Дед, нагнувшись, продолжал зловещим шопотом:
— Лисицын же — сведения имею достоверные — э-э… поведения предосудительного и церковь не посещает. Невежественный и корыстный, он не постыдился прельщать вас плодами неосуществимой выдумки своей. Оградить вас от вымогателя, посягающего на доброту вашу…
За полуоткрытой дверью, скрываясь за портьерой, стоял отец Викентий. Он тоже слушал и тоже поощрительно кивал.
Чья-то рука тронула его рясу; подкравшись к нему на цыпочках, человек в придворной ливрее проговорил почти беззвучно:
— Сапогов приехал.
Лицо священника сразу приобрело сходство с мордой разъяренного льва.
— О, господи! — зашипел он. — Гнать еретика, сатанинского служителя! С жандармами! Скажи нечестивцу: по ошибке к великому князю зван… Либо скажи: надобность отпала. И на предбудущее да не осмелится!
Профессора Сапогова, химика, получившего вызов к Константину Константиновичу, во дворец не пустили. Напрасно он развернул печатное приглашение, где указаны его фамилия, день и час явки.
— Просят извинить, — сказал с почтительным поклоном важный, как генерал, лакей. — Великий князь приказал передать: он сожалеет, но отпала надобность в беседе. — Лакей шагнул назад, положил руку на грудь, еще раз медленно поклонился. — Глубоко перед вами извиняются.
Сапогов пожал плечами, уехал из Павловска обратно в Петербург.
…Прошло несколько суток.
Дворцовый посыльный принес Лисицыну пакет с пятью красными сургучными печатями. Разорвав его, на хрустящей глянцевой бумаге, украшенной золотыми двуглавыми орлами, тот прочел:
«Его императорское высочество великий князь Константин Константинович, рассмотрев ваше прошение, повелеть соизволил: оставить просьбу без последствий».

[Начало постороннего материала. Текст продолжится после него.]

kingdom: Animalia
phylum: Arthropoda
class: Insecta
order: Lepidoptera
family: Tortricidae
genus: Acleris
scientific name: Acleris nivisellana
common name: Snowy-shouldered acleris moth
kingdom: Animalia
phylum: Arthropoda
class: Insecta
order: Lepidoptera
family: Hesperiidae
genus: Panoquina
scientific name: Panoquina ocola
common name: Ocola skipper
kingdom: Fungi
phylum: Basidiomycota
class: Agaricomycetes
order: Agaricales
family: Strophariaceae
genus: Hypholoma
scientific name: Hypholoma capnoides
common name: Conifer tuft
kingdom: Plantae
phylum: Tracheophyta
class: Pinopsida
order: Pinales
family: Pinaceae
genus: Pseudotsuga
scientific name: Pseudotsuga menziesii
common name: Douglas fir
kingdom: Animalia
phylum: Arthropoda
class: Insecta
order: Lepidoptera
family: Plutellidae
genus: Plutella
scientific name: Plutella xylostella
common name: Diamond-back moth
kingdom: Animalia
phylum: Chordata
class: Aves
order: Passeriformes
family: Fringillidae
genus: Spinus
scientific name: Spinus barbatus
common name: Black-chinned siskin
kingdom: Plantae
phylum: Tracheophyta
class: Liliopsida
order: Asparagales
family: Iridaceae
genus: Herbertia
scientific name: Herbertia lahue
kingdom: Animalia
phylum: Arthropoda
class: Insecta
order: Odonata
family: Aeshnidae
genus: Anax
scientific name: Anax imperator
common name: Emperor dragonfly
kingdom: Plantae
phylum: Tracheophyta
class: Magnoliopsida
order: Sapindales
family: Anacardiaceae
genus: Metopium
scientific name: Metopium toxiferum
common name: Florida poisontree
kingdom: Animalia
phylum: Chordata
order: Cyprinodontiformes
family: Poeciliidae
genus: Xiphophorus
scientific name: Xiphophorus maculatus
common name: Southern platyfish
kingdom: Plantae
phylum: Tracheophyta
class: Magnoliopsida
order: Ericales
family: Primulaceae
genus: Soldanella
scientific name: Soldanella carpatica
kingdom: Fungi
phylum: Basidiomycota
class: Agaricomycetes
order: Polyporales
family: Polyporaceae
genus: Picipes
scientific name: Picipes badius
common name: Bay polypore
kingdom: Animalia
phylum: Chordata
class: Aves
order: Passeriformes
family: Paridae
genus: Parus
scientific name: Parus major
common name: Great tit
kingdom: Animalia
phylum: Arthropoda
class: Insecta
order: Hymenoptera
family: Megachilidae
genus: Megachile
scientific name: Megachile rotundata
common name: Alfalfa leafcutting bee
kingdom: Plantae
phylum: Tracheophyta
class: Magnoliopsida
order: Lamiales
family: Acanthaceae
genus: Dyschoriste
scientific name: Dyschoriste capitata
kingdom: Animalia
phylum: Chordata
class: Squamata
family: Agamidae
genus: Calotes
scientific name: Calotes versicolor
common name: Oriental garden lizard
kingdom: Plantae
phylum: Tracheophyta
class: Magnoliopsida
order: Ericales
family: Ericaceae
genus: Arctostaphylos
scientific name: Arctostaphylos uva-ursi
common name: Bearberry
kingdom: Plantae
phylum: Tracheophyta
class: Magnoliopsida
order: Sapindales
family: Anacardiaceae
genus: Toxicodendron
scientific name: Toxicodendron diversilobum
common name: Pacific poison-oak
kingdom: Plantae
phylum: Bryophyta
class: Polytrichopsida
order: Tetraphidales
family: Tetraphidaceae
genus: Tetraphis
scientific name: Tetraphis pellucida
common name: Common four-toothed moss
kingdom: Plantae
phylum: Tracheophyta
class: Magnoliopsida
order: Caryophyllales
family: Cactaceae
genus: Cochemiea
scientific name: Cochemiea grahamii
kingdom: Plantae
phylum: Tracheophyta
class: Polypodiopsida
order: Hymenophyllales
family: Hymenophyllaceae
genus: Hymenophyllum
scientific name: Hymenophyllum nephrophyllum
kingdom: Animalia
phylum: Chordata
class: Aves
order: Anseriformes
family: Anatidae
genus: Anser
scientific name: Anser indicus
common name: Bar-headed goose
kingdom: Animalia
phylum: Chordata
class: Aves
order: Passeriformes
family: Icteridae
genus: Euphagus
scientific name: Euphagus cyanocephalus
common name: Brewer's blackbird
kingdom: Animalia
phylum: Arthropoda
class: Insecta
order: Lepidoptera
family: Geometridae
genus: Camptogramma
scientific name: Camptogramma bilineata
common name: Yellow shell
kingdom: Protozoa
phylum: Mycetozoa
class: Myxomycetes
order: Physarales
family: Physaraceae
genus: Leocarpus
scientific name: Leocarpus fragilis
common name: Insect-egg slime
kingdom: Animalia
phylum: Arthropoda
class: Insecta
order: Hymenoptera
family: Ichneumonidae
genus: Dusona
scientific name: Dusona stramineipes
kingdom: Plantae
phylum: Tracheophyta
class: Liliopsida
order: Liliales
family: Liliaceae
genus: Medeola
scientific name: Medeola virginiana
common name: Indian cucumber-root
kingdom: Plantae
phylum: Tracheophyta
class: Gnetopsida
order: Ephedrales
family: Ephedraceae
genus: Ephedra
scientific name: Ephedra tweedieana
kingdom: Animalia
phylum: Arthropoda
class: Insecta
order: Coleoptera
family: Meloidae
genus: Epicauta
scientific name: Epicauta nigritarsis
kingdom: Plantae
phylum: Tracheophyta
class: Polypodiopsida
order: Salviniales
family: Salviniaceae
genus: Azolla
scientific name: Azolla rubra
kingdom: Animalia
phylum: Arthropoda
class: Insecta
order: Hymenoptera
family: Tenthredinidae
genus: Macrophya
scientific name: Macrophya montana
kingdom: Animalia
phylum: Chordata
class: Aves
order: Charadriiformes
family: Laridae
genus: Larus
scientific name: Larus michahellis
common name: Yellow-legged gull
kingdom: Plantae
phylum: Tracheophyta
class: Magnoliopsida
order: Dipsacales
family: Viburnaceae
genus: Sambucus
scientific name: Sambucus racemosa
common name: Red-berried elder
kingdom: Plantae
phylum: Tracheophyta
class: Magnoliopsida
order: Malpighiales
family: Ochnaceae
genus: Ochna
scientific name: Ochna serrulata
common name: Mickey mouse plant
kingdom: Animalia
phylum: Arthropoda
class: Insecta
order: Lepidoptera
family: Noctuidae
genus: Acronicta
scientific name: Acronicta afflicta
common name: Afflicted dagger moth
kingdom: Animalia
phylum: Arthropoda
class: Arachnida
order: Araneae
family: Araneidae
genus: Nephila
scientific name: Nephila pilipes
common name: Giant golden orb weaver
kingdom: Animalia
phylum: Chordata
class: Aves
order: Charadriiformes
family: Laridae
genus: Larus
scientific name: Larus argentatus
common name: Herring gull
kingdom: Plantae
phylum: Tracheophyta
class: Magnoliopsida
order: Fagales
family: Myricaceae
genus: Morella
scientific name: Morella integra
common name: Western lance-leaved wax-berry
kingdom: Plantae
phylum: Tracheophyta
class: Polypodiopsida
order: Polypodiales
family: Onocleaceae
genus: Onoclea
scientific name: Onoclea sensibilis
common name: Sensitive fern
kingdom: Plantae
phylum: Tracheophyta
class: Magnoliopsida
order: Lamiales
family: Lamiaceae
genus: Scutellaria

Понадобилось прочесть эти строчки раз десять, пока их смысл дошел до сознания.
Лисицын долго стоял посреди своего кабинета, потом гневно скомкал бумагу, бросил ее в угол и тяжелыми шагами ушел в лабораторию.
Глава VII
Катастрофа
Вечером перестал действовать один вращающийся абажур. Прерывать опыт не хотелось; не выключая дуговых ламп, Лисицын начал исправлять повреждение. Темные очки мешали, он сдвинул их на лоб.
Скрипнула дверь. Чей-то знакомый голос проговорил:
— Здравствуй, Владимир. Ай-яй-яй, что у тебя тут происходит!
Лисицын повернулся. Он ничего не видел: после яркого света перед глазами плыли зеленые и красные круги.
— Разве не узнаешь?
— Глебов! — понял по голосу и обрадовался Лисицын. — Павел! Дорогой мой!
Только сейчас он разглядел стоявшую у двери человеческую фигуру. Подбежал к старому другу, обнял его. У Глебова оказались колючие короткие усы.
— Сколько лет… сколько лет ты у меня не был!
— Я к тебе переночевать пришел. Ничего? Вчера приехал из-за границы. Из Швейцарии. Нелегально, предупреждаю.
— Милости прошу! Неделю, месяц, год живи!
Лисицын был выше Глебова. Он поглаживал бороду и, щурясь от удовольствия, смотрел на гостя. За его спиной мигали ослепительные вспышки ламп под крутящимися абажурами; как драгоценные камни в волшебной пещере, вокруг поблескивали стеклянные приборы.
В комнате незаметно появился Егор Егорыч. Поставив на пол корзину, с которой всегда ходил за продуктами, он многозначительно кашлянул и сказал:
— Ваше благородие, дело у меня есть. Я недалече.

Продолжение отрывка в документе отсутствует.